**Task brief**
Could the entries below be transcribed word for word, with the pictures omitted?
*** Task material ***
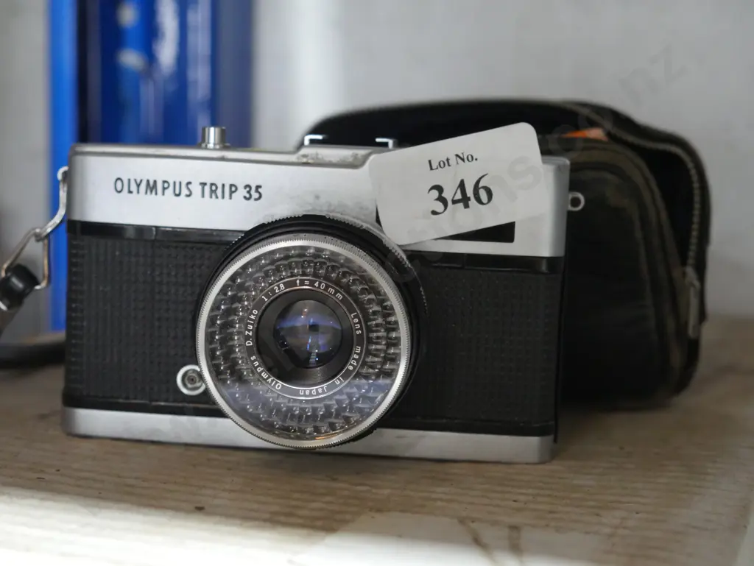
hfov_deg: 29.4
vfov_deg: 22.3
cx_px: 377
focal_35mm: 66
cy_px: 283
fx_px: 1438
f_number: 5.4
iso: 3200
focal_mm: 33
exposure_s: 1/60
*** End of Task material ***
**Solution to the exercise**
hfov_deg: 29.4
vfov_deg: 22.3
cx_px: 377
focal_35mm: 66
cy_px: 283
fx_px: 1438
f_number: 5.4
iso: 3200
focal_mm: 33
exposure_s: 1/60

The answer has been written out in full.